[libvirt] PATCH: Disable QEMU drive caching

Daniel P. Berrange berrange at redhat.com
Wed Oct 8 16:33:37 UTC 2008

On Wed, Oct 08, 2008 at 11:06:27AM -0500, Anthony Liguori wrote:
> Daniel P. Berrange wrote:
> >On Wed, Oct 08, 2008 at 01:15:46PM +0200, Chris Lalancette wrote:
> >>Daniel P. Berrange wrote:
> >>>QEMU defaults to allowing the host OS to cache all disk I/O. THis has a
> >>>couple of problems
> >>>
> >>> - It is a waste of memory because the guest already caches I/O ops
> >>> - It is unsafe on host OS crash - all unflushed guest I/O will be
> >>>   lost, and there's no ordering guarentees, so metadata updates could
> >>>   be flushe to disk, while the journal updates were not. Say goodbye
> >>>   to your filesystem.
> >>> - It makes benchmarking more or less impossible / worthless because
> >>>   what the benchmark things are disk writes just sit around in memory
> >>>   so guest disk performance appears to exceed host diskperformance.
> >>>
> >>>This patch disables caching on all QEMU guests. NB, Xen has long done 
> >>>this
> >>>for both PV & HVM guests - QEMU only gained this ability when -drive was
> >>>introduced, and sadly kept the default to unsafe cache=on settings.
> >>I'm for this in general, but I'm a little worried about the "performance
> >>regression" aspect of this.  People are going to upgrade to 0.4.7 (or 
> >>whatever),
> >>and suddenly find that their KVM guests perform much more slowly.  This is
> >>better in the end for their data, but we might hear large complaints 
> >>about it.
> >
> >Yes & no.

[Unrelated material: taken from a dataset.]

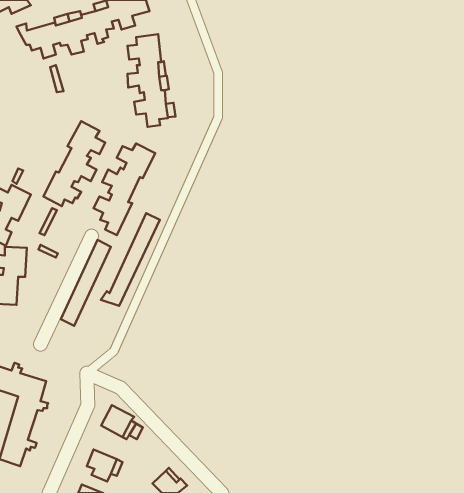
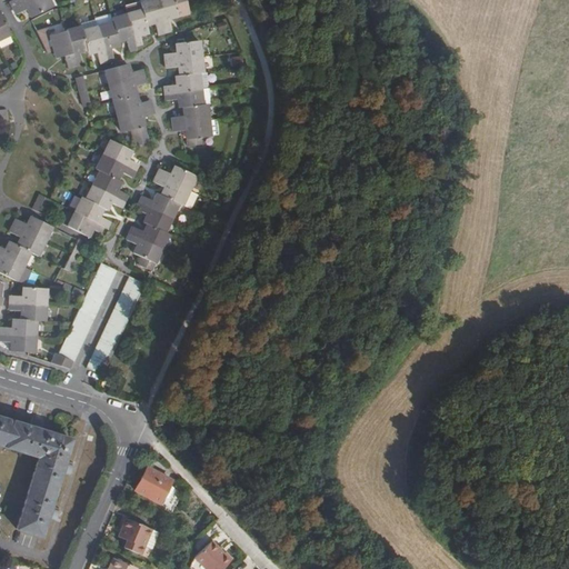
building: none -> [103,63,153,147]
building: [101,213,160,306] -> [48,262,116,369]

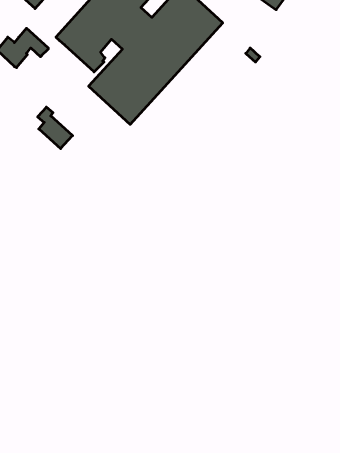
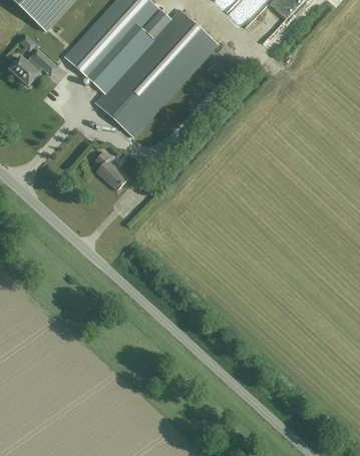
building: [38,107,73,149] -> [95,151,127,189]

They will find their guests perform more consistently. With the
> >current system their guests will perform very erratically depending on 
> >memory & I/O pressure on the host. If the host I/O cache is empty & has 
> >no I/O load, current guests will be "fast",
> They will perform marginally better than if cache=off.  This is the 
> Linux host knows more about the underlying hardware than the guest and 
> is able to do smarter read-ahead.  When using cache=off, the host cannot 
> perform any sort of read-ahead.
> >but if host I/O cache is full
> >and they do something which requires more host memory (eg start up another
> >guest), then all existing guests get their I/O performance trashed as the
> >I/O cache has to be flushed out, and future I/O is unable to be cached. 
> This is not accurate.  Dirty pages in the host page cache are not 
> reclaimable until they're written to disk.  If you're in a seriously low 
> memory situation, they the thing allocating memory is going to sleep 
> until the data is written to disk.  If an existing guest is trying to do 
> I/O, then what things will degenerate to is basically cache=off since 
> the guest must wait for other pending IO to complete
> >Xen went through this same change and there were not any serious
> >complaints, particularly when explained that previous system had
> >zero data integrity guarentees. The current system merely provides an
> >illusion of performance - any attempt to show that performance has 
> >decreased is impossible because any attempt to run benchmarks with
> >existing caching just results in meaningless garbage.
> >
> >https://bugzilla.redhat.com/show_bug.cgi?id=444047
> I can't see this bug, but a quick grep of ioemu in xen-unstable for 
> O_DIRECT reveals that they are not in fact using O_DIRECT.

Sorry, it was mistakenly private - fixed now. 

Xen does use O_DIRECT for paravirt driver case  - blktap is using the combo
of AIO+O_DIRECT. QEMU code is only used for the IDE emulation case which 
isn't interesting from a performance POV.